Walt Disney's most recent film had a lackluster debut, landing in third place at the box office behind the new Hunger Games installment and Napoleon. This disappointing performance over the Thanksgiving weekend wasn't what Disney had wished for, and AMC Entertainment Holdings Inc. bore the brunt, experiencing a 1.5% dip in stock value on Monday, pushing the price to a new record low at $6.80 per share.
It's uncommon for Disney to lag during the Thanksgiving box office, having consistently released top-grossing animated films for over a decade during the Wednesday-to-Sunday timeframe and setting records for the highest-grossing openings for films released on Thanksgiving.
Disney's latest animated venture opened with a modest $19.5 million over the traditional weekend, falling short compared to the predicted $35 million and $31.7 million over its first five days instead of the anticipated $50 million.
This recent decline adds to a lackluster year for AMC stock, which has plummeted by 81%, marking its worst performance in a decade.
AMC has faced various challenges, including pandemic lockdowns, Hollywood strikes, and being a target for short-sellers due to its meme-stock allure.
One significant factor contributing to this substantial downturn is an aggressive stock sale. In September, the company announced a plan via a filing to the SEC to sell up to 40 million in additional common shares, with volume indicator skyrocketing to 84.9 million shares during the sell-off. AMC stated that the fresh capital would be used to strengthen its liquidity reserves and alleviate some of its debts. At that time, AMC carried approximately $9.5 billion in debt and lease obligations, while its market cap hovered around the $1.4 billion mark.

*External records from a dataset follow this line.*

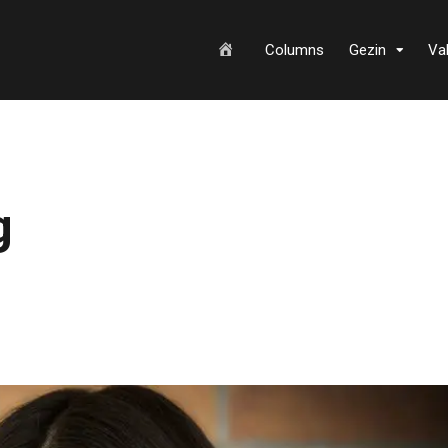
H
Columns
Gezin
Va
o
g
m
e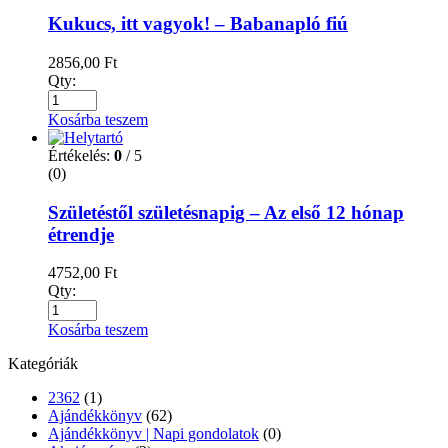
Kukucs, itt vagyok! – Babanapló fiú
2856,00
Ft
Qty:
Kosárba teszem
Értékelés:
0
/ 5
(0)
Születéstől születésnapig – Az első 12 hónap
étrendje
4752,00
Ft
Qty:
Kosárba teszem
Kategóriák
2362
(1)
Ajándékkönyv
(62)
Ajándékkönyv | Napi gondolatok
(0)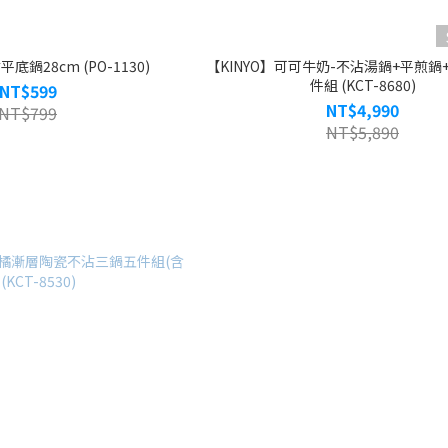
底鍋28cm (PO-1130)
【KINYO】可可牛奶-不沾湯鍋+平煎鍋
件組 (KCT-8680)
NT$599
NT$4,990
NT$799
NT$5,890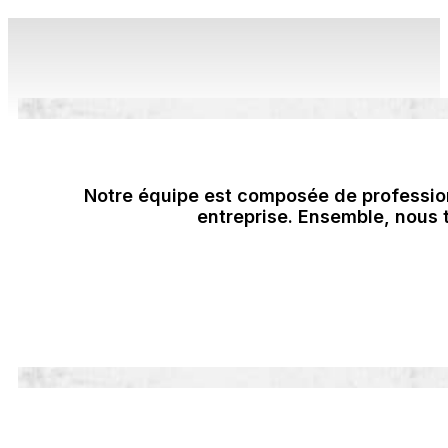
Notre équipe est composée de profession
entreprise. Ensemble, nous t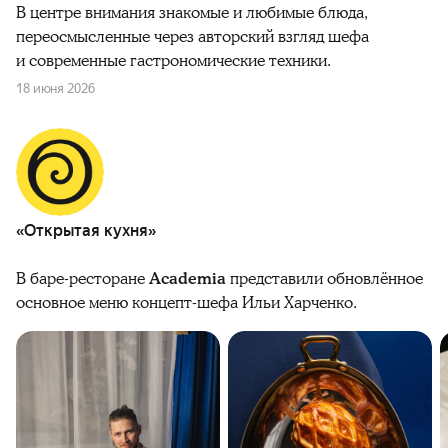
В центре внимания знакомые и любимые блюда,
переосмысленные через авторский взгляд шефа
и современные гастрономические техники.
18 июня 2026
«Открытая кухня»
В баре-ресторане
Academia
представили обновлённое
основное меню концепт-шефа Ильи Харченко.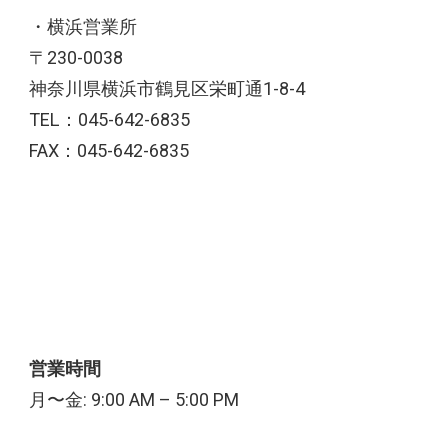
・横浜営業所
〒230-0038
神奈川県横浜市鶴見区栄町通1-8-4
TEL：045-642-6835
FAX：045-642-6835
営業時間
月〜金: 9:00 AM – 5:00 PM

The scarcity of moviegoers has severely impacted the theater chain and continued a relatively unproductive period for the movie industry. As Covid-19 restrictions were largely lifted, a new challenge emerged. In the U.S., where major studios and agencies are based, the inflation rate is high, leading to an increase in production costs. Therefore, almost 50% of Americans express a greater preference for watching movies at home as they find it too expensive to see movies in theaters.